Sur les docks de Roland-G

Sur les docks de Roland-Garros

Quel est l’événement qui a le plus marqué l’année 1968 ? D’accord, c’est facile, mais on ne résiste pas à la tentation de donner la réponse : c’est la première année où le Tournoi de Wimbledon fut déclaré « Open », c’est-à-dire ouvert aux joueurs « professionnels ». Auparavant, les grands tournois internationaux étaient exclusivement accessibles aux « amateurs » : pas question de laisser l’argent pourrir ce noble sport, non mais. Les tennismen honorables devaient donc compter sur leurs ressources personnelles pour assurer l’intendance et, accessoirement, sur celles, hum, de la publicité. Déjà. Par exemple, l’immense Bill Tilden, qui fit vibrer les foules pendant près de trente ans, tira quelques subsides de la pub pour… une marque de cigarettes : M. Evin n’était pas encore né. Et aussi une pub pour des sous-vêtements, lui qui fut condamné à la prison pour sa propension à lifter le caleçon de ses jeunes et charmants partenaires de double – dont il exigeait d’eux, sur le court, qu’ils demeurassent dans un coin et ne s’occupassent de rien. Bill aimait jouer perso. Mais si son public l’adula pour sa capacité à servir avec quatre balles dans la main gauche, l’opinion américaine ne lui pardonna pas de jouer avec les deux balles de ses partenaires. Dans les années 20, les Américains étaient déjà très à cheval sur la comptabilité libidinale.

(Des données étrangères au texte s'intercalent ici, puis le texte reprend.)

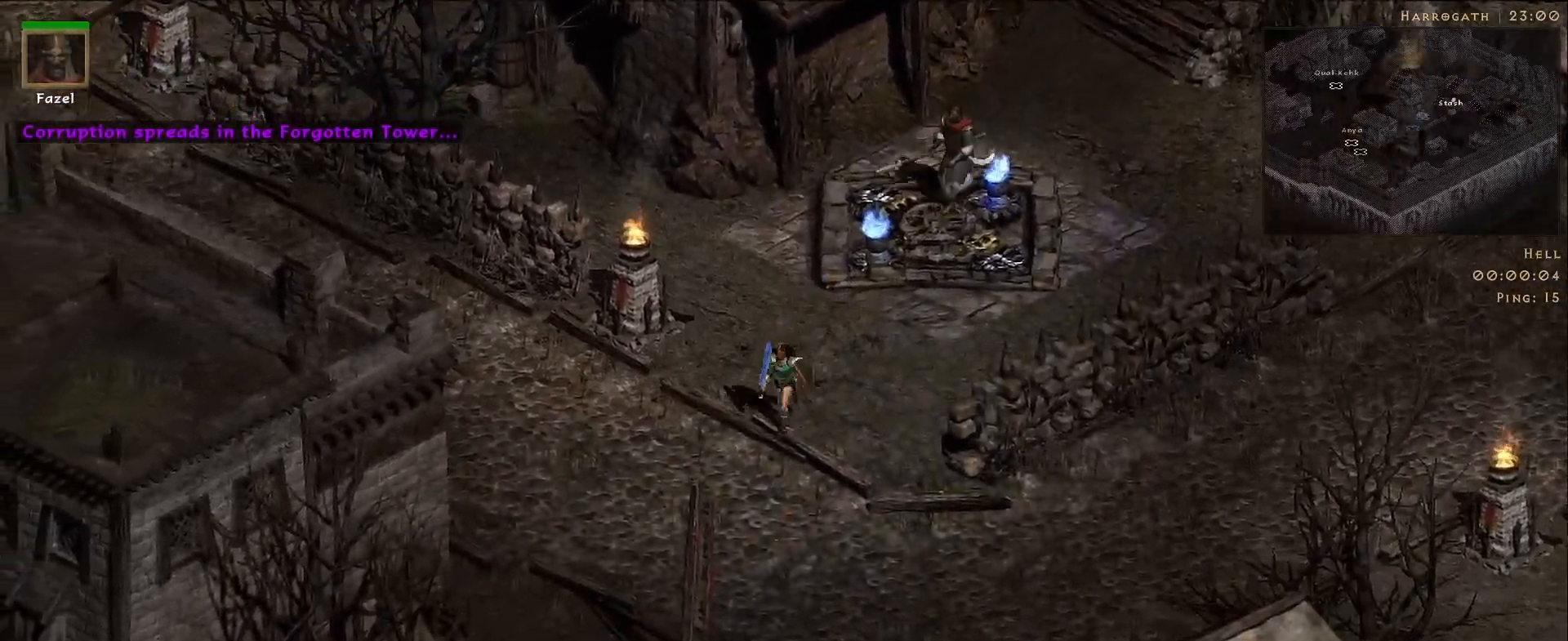
{"keys": [], "mouse": [], "events": [[33, "mouse_left", "up"], [133, "mouse_left", "down"], [250, "mouse_left", "up"], [367, "mouse_left", "down"], [483, "mouse_left", "up"]]}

Si le niveau de jeu s’est considérablement élevé depuis, le spectacle est désormais beaucoup moins policé. Les hommes arborent volontiers des tenues de rappeurs et des comportements de gougnafiers. Certes, Gottfried Von Cramm sortait jadis de son sac un morceau de lard pour graisser son cordage, ce qui n’est pas très distingué pour un baron, convenons-en. Mais le boyau allemand était alors plus fragile qu’aujourd’hui – ce pourquoi les chats teutons ne mangeaient pas de légumes crus. Et chez les dames, vîtes-vous jamais Suzanne Lenglen lever un poing rageur après avoir gagné un point ? Tout au plus levait-elle une jambe gracile de sous son jupon, pour poser l’une des volées victorieuses qui lui ont valu sa réputation. Et jamais vous ne l’entendîtes ahaner sur chaque coup, comme c’est désormais devenu le must chez les dames – une mode inaugurée par Seles, si notre mémoire auditive est bonne. Maudite soit la Monica. On comprend la nécessité physiologique d’expirer après la frappe ; mais est-il bien nécessaire d’exhaler en même temps un râle dont la puissance s’étage entre l’aboiement du docker et le couinement de la lapine quand le lapin… enfin, pas besoin de vous faire un dessin. A ce rythme, vous verrez bientôt les dames de Roland-Garros se moucher d’un doigt et cracher à terre comme ces gueux de footeux. Finalement, on regrette le temps où les tennismen étaient des amateurs. Et les banquiers des professionnels – mais c’est une autre histoire.

La recette du jour

Retour aux fondamentaux

Vous avez longtemps pratiqué le tennis pour la noblesse du style et le fair-play de ses praticiens. Mais tout ça part en quenouille. Mettez-vous au jeu de paume, que votre ancêtre duc d’Orléans introduisit en Angleterre après avoir pris trois petits sets à Azincourt. Faites le serment d’y jouer long-vêtu et sans couiner. Si vous gagnez suffisamment d’adeptes, profitez-en pour rédiger avec eux une Constitution.